== INFORMATION

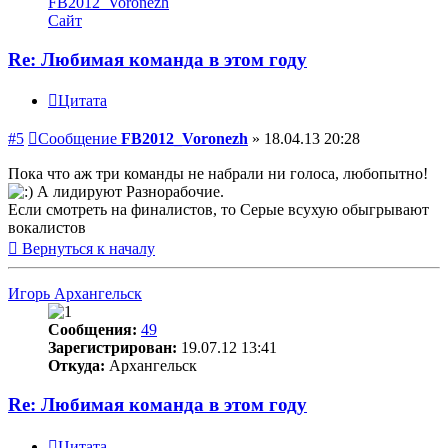
FB2012_Voronezh
Сайт
Re: Любимая команда в этом году
Цитата
#5
Сообщение
FB2012_Voronezh
»
18.04.13 20:28
Пока что аж три команды не набрали ни голоса, любопытно!
А лидируют Разнорабочие.
Если смотреть на финалистов, то Серые всухую обыгрывают
вокалистов
Вернуться к началу
Игорь Архангельск
Сообщения:
49
Зарегистрирован:
19.07.12 13:41
Откуда:
Архангельск
Re: Любимая команда в этом году
Цитата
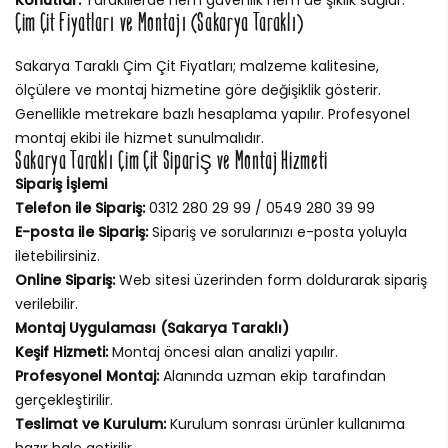
Çim Çit Fiyatları ve Montajı (Sakarya Taraklı)
Sakarya Taraklı Çim Çit Fiyatları; malzeme kalitesine,
ölçülere ve montaj hizmetine göre değişiklik gösterir.
Genellikle metrekare bazlı hesaplama yapılır. Profesyonel
montaj ekibi ile hizmet sunulmalıdır.
Sakarya Taraklı Çim Çit Sipariş ve Montaj Hizmeti
Sipariş İşlemi
Telefon ile Sipariş:
0312 280 29 99 / 0549 280 39 99
E-posta ile Sipariş:
Sipariş ve sorularınızı e-posta yoluyla
iletebilirsiniz.
Online Sipariş:
Web sitesi üzerinden form doldurarak sipariş
verilebilir.
Montaj Uygulaması (Sakarya Taraklı)
Keşif Hizmeti:
Montaj öncesi alan analizi yapılır.
Profesyonel Montaj:
Alanında uzman ekip tarafından
gerçekleştirilir.
Teslimat ve Kurulum:
Kurulum sonrası ürünler kullanıma
hazır hale getirilir.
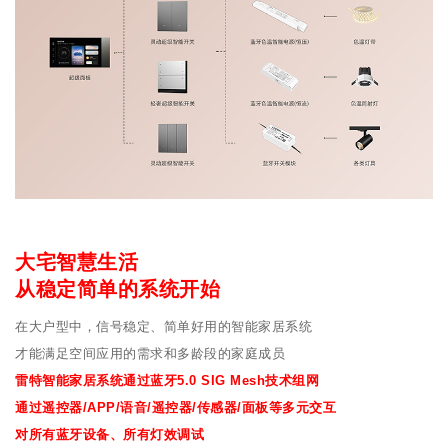
大宅智慧生活
从稳定简单的系统开始
在大户型中，信号稳定、简单好用的智能家居系统
才能满足空间应用的需求和多龄段的家庭成员
雷特智能家居系统通过蓝牙5.0 SIG Mesh技术组网
通过遥控器/APP/语音/遥控器/传感器/面板等多元交互
对所有蓝牙设备、所有灯效调试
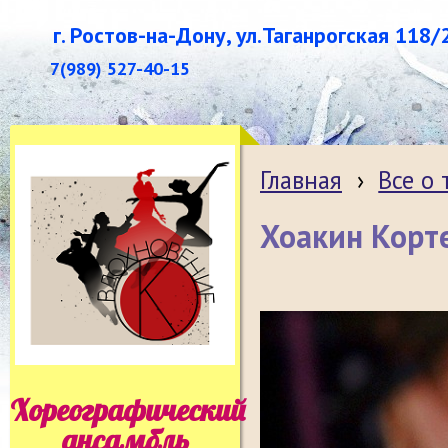
г. Ростов-на-Дону, ул.Таганрогская 118/
7(989) 527-40-15
Главная
›
Все о
Хоакин Корт
Хореографический
ансамбль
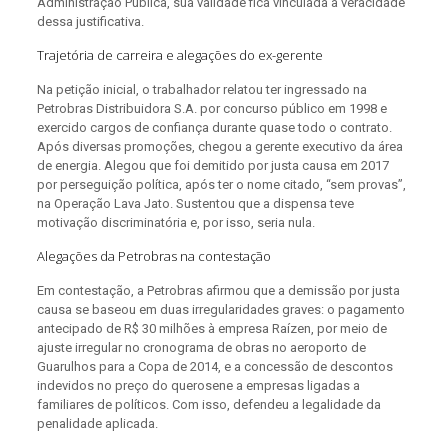
Administração Pública, sua validade fica vinculada à veracidade
dessa justificativa.
Trajetória de carreira e alegações do ex-gerente
Na petição inicial, o trabalhador relatou ter ingressado na
Petrobras Distribuidora S.A. por concurso público em 1998 e
exercido cargos de confiança durante quase todo o contrato.
Após diversas promoções, chegou a gerente executivo da área
de energia. Alegou que foi demitido por justa causa em 2017
por perseguição política, após ter o nome citado, “sem provas”,
na Operação Lava Jato. Sustentou que a dispensa teve
motivação discriminatória e, por isso, seria nula.
Alegações da Petrobras na contestação
Em contestação, a Petrobras afirmou que a demissão por justa
causa se baseou em duas irregularidades graves: o pagamento
antecipado de R$ 30 milhões à empresa Raízen, por meio de
ajuste irregular no cronograma de obras no aeroporto de
Guarulhos para a Copa de 2014, e a concessão de descontos
indevidos no preço do querosene a empresas ligadas a
familiares de políticos. Com isso, defendeu a legalidade da
penalidade aplicada.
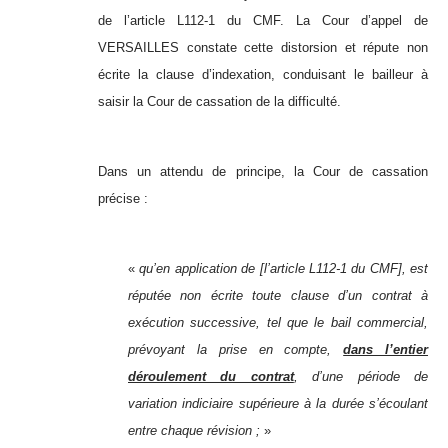
de l’article L112-1 du CMF. La Cour d’appel de
VERSAILLES constate cette distorsion et répute non
écrite la clause d’indexation, conduisant le bailleur à
saisir la Cour de cassation de la difficulté.
Dans un attendu de principe, la Cour de cassation
précise :
«
qu’en application de [l’article L112-1 du CMF], est
réputée non écrite toute clause d’un contrat à
exécution successive, tel que le bail commercial,
prévoyant la prise en compte,
dans l’entier
déroulement du contrat
, d’une période de
variation indiciaire supérieure à la durée s’écoulant
entre chaque révision ;
»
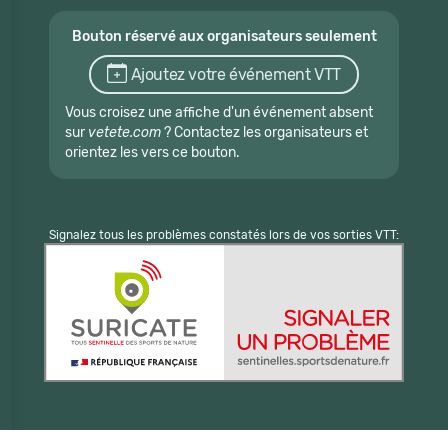
Bouton réservé aux organisateurs seulement
Ajoutez votre événement VTT
Vous croisez une affiche d'un événement absent
sur
vetete.com
? Contactez les organisateurs et
orientez les vers ce bouton.
Signalez tous les problèmes constatés lors de vos sorties VTT:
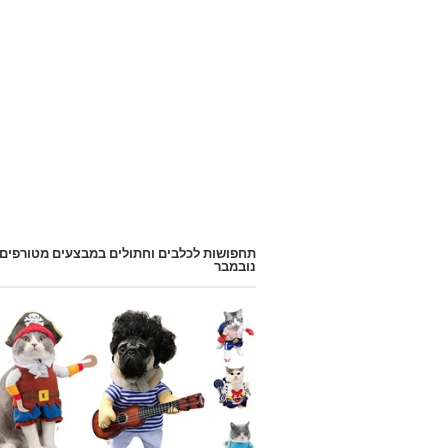
תחפושות לכלבים וחתולים במבצעים מטורפים
נובמבר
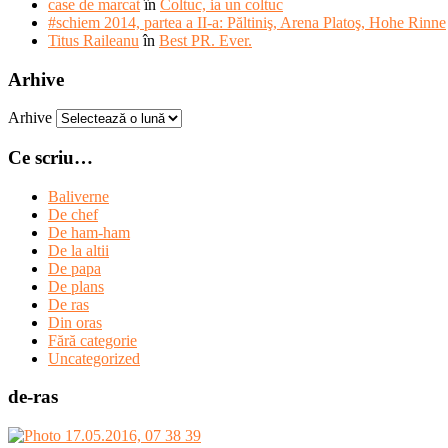
case de marcat
în
Coltuc, ia un coltuc
#schiem 2014, partea a II-a: Păltiniş, Arena Platoş, Hohe Rinne
Titus Raileanu
în
Best PR. Ever.
Arhive
Arhive
Ce scriu…
Baliverne
De chef
De ham-ham
De la altii
De papa
De plans
De ras
Din oras
Fără categorie
Uncategorized
de-ras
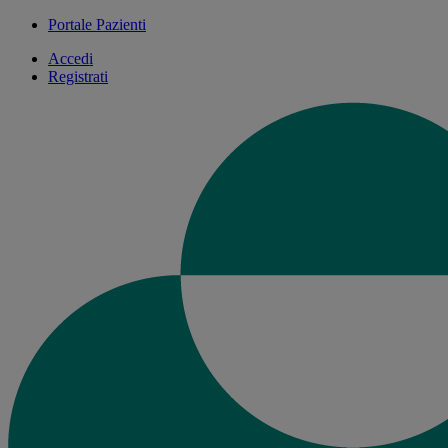
Portale Pazienti
Accedi
Registrati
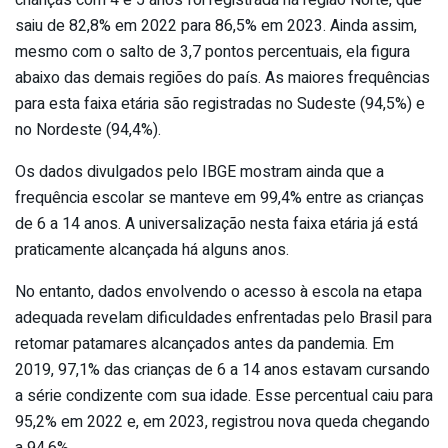
saiu de 82,8% em 2022 para 86,5% em 2023. Ainda assim,
mesmo com o salto de 3,7 pontos percentuais, ela figura
abaixo das demais regiões do país. As maiores frequências
para esta faixa etária são registradas no Sudeste (94,5%) e
no Nordeste (94,4%).
Os dados divulgados pelo IBGE mostram ainda que a
frequência escolar se manteve em 99,4% entre as crianças
de 6 a 14 anos. A universalização nesta faixa etária já está
praticamente alcançada há alguns anos.
No entanto, dados envolvendo o acesso à escola na etapa
adequada revelam dificuldades enfrentadas pelo Brasil para
retomar patamares alcançados antes da pandemia. Em
2019, 97,1% das crianças de 6 a 14 anos estavam cursando
a série condizente com sua idade. Esse percentual caiu para
95,2% em 2022 e, em 2023, registrou nova queda chegando
a 94,6%.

====

■ EXERCISE OBJECTIVE ■
Beginning with the line that holds "Portale Pazienti", return each line through the end of the records above exactly. Do not include pictures.

■ SOLVED EXERCISE ■
Portale Pazienti
Accedi
Registrati
saiu de 82,8% em 2022 para 86,5% em 2023. Ainda assim,
mesmo com o salto de 3,7 pontos percentuais, ela figura
abaixo das demais regiões do país. As maiores frequências
para esta faixa etária são registradas no Sudeste (94,5%) e
no Nordeste (94,4%).
Os dados divulgados pelo IBGE mostram ainda que a
frequência escolar se manteve em 99,4% entre as crianças
de 6 a 14 anos. A universalização nesta faixa etária já está
praticamente alcançada há alguns anos.
No entanto, dados envolvendo o acesso à escola na etapa
adequada revelam dificuldades enfrentadas pelo Brasil para
retomar patamares alcançados antes da pandemia. Em
2019, 97,1% das crianças de 6 a 14 anos estavam cursando
a série condizente com sua idade. Esse percentual caiu para
95,2% em 2022 e, em 2023, registrou nova queda chegando
a 94,6%.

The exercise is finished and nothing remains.